When the emotions began to die down a bit, to a point where I could breathe without feeling like I needed a paper bag, we went into the den to sit.
He had so much he wanted to show me and tell me about. I was like a sponge soaking it all in. As we talked, we suddenly realized that we were both dressed alike. We were both wearing black shirts with blue jeans, and black shoes. Twins… He told me that his outfit wasn’t complete until he put on his hat. So, he went to the back bedroom to get his favorite hat to show me. When he came out wearing his favorite cowboy hat, he was holding another one in his hand.
“This one, baby girl”, he says, “is for you.”
It was his “dress” hat. A beautiful, black cowboy hat was one of the first gifts he ever gave me. As I took the hat from him, I automatically put it on my head and said…”Let’s go see how we look.” Into the guest bathroom we went, and stood in front of the mirror just looking at ourselves. It was weird and silly and wonderful. It didn’t take long for the laughter to ring out of both of us because THIS WAS CRAZY!!! Oh, did we laugh at ourselves.
It was just the medicine we both needed. The magnitude of the meeting eased and we moved from shock to joy.
I was getting to see my blood face to face.
And he was no longer alone.
The doubter came by to check on him further into our visit and for the record she was very nice to me. He’d wanted her to come by so somebody could take our picture together. We posed in his easy chair with me sitting on the arm. Seemed only right to wear our matching black hats for our first official photo.
I treasure that picture.
When I look at it, like I did before writing this, I can clearly see the happiness radiating off my face and his.
It was a day of joy.
When God knitted me together in my mother’s womb, my future may have seemed on the surface uncertain.
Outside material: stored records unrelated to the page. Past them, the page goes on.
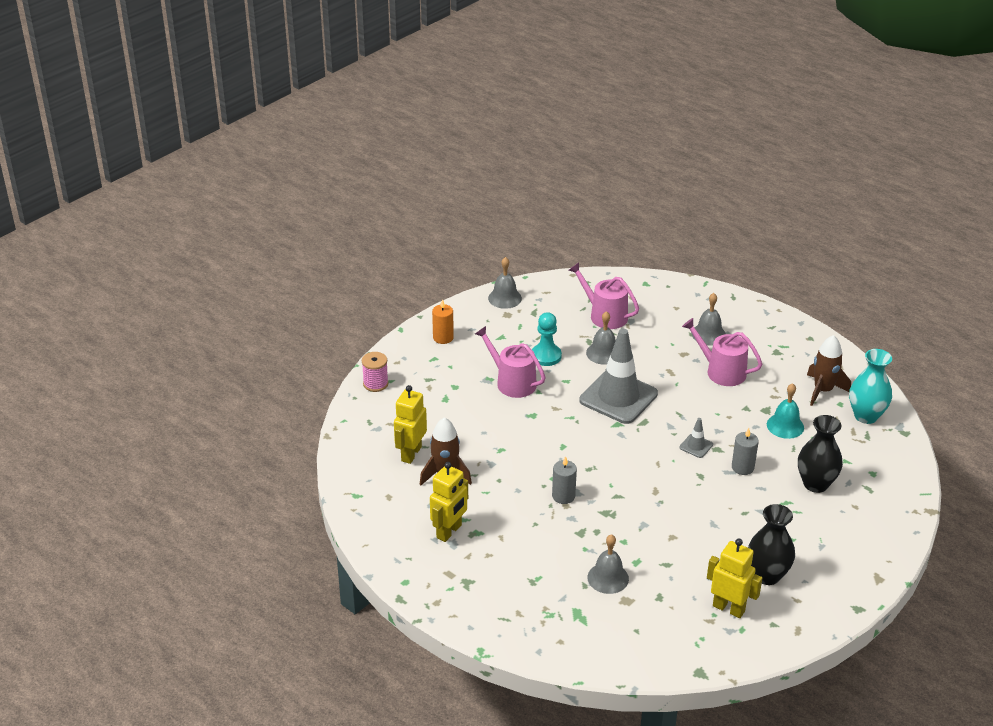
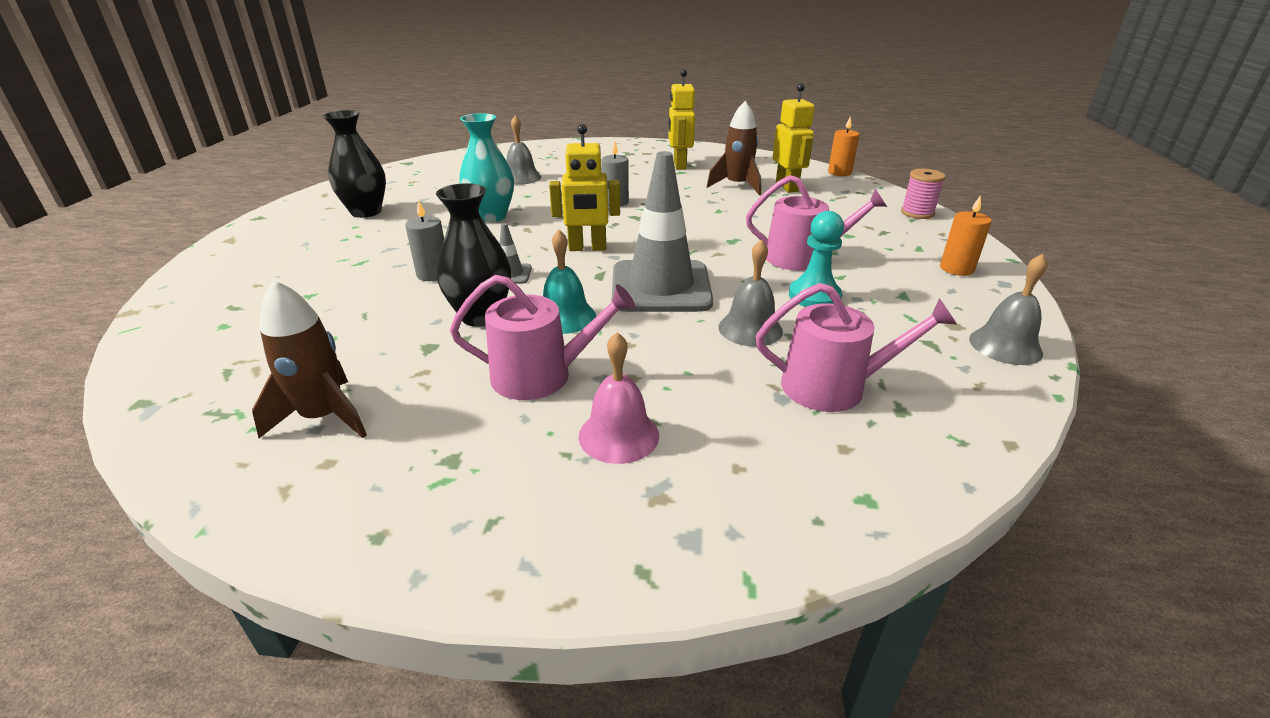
camera: 145 degrees right, 5 degrees down
grey bell [691,293,726,345] -> pink bell [579,332,659,464]
yellow robot [707,538,762,618] -> yellow robot moved to [549,124,620,251]
turquoise bell [767,383,804,439] -> turquoise bell moved to [543,229,596,334]
black vase [798,415,843,493] -> black vase moved to [436,183,511,327]
turquoise vase [849,349,892,424] -> turquoise vase moved to [459,113,514,222]
none -> orange candle [828,116,859,176]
Two words resound all throughout scripture that prove otherwise.
Two people, faced with a pregnancy make two different decisions. One turns away and goes back to his life. The other faces 9 months of carrying the weight of the baby, and a lifetime of carrying the weight of heartache. Choosing what was best for the baby at the expense of her heart and herself, was a gift that only God can repay. My future in the hands of a social worker may seem very uncertain.
God knew all this, and none of it took Him by surprise.
When others were making a list of options regarding my life, God was there writing out the ultimate list. The creator of DNA, the One who wrote out the story from the beginning, organized every step of this life I live. Where we see chaos, He makes order.
That chaos on my dining room table has finally shifted into organized piles. After digging up all the papers of the past and laying them out before The Lord, He showed me how to order them all. Yesterday, I came home from work, walked into the dining room, and within a short time, I had arranged orderly piles. A few days ago, I wasn’t able to do that, and then suddenly the order made sense.
Just that easy.
You know why? Because Jesus makes it all make sense.
In time, everything that you and I lay out before Him, He will show us how to put it all together. He is the Master after all. He’s been organizing us even before He strung our DNA together. His plans and order many times don’t make sense to us, but He never makes mistakes.
As I drove back home, I was both happy and sad. I had spent an incredible day with my birthfather in the same city where my birthmother lived. My heart was still hanging on to her even though it appeared that God had taken her out of my life.
There was still chaos. He would soon make order.
Before that day came though, God had plans to add another unexpected character. She wasn’t supposed to be in this story at all.
By the way, in case you are wondering, we never ate our tomato sandwiches. I didn’t eat a thing that day. I couldn’t. I didn’t need to. God had given me a plate piled high with joy and my heart was full.